Adrenal Medullary Explants as an Efficient Tool for Pain Control: Adhesive Biomolecular Components Are Involved in Graft Function ex Vivo

Abstract

Adrenal medullary (AM) tissue transplantation into the central nervous system has been reported as a potential source of opioid peptides and catecholamines, which have analgesic effects useful in the control of chronic pain. Clinical trials, involving allogeneic graft of whole tissue explants into the subarachnoid space of the lumbar spinal cord, have already been reported. The aim of the present study was to determine whether adhesion and function of AM explants were related in some extent and how this relationship could account for improvement of AM tissue in terms of analgesic activity before grafting. Our experiments demonstrated a significant correlation between the adherent state of AM organoids during culture and a sustained secretion of Met-enkephalin and catecholamines by chromaffin cells (CC).
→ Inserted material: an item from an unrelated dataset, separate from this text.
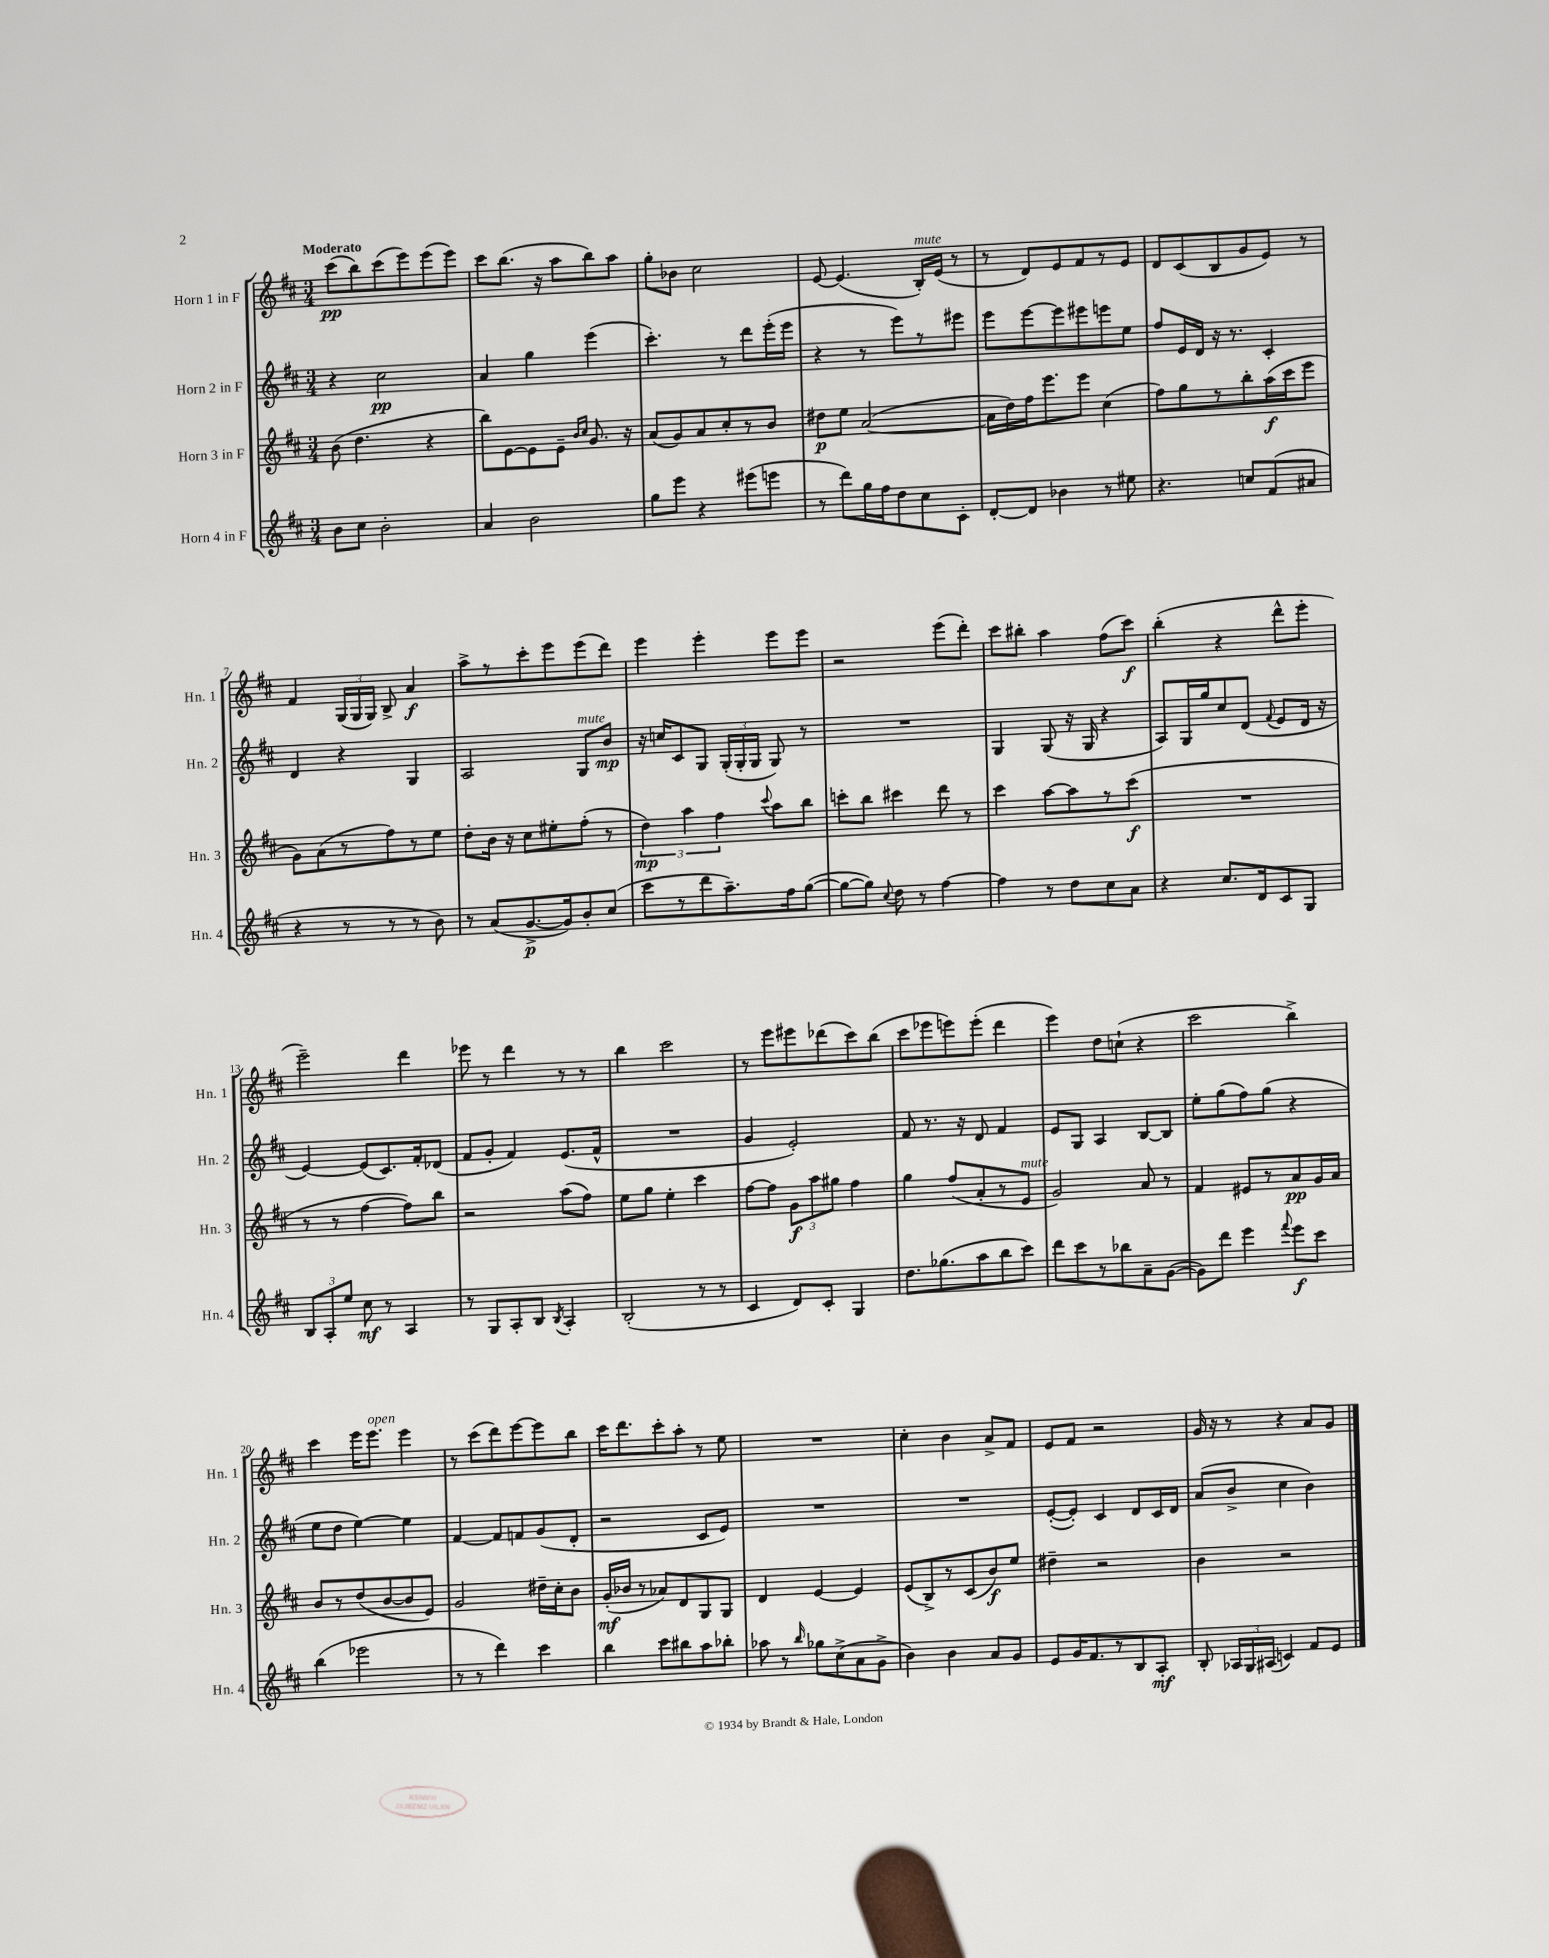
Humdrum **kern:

These findings suggest that optimal culture condition for AM organoid adhesion can be defined for maintenance of tissue, prior to transplantation. Using immunocytochemistry, flow cytometry, and ELISA assays we showed that different cell adhesion molecules (CAMs) and extracellular matrix ECM proteins were expressed and released by AM cells during culture. Adherent AM organoids expressed increased levels of specific neural CAMs (NCAM and HNK-1 epitope) and integrin chains (β1, α1, α2, α4, α5) and deposited markedly higher levels of fibronectin, but also laminin and collagen IV. Those molecules and probably adhesion processes they control might be involved in the maintenance of the CC-secreting neuroendocrine phenotype through cellular signaling pathways.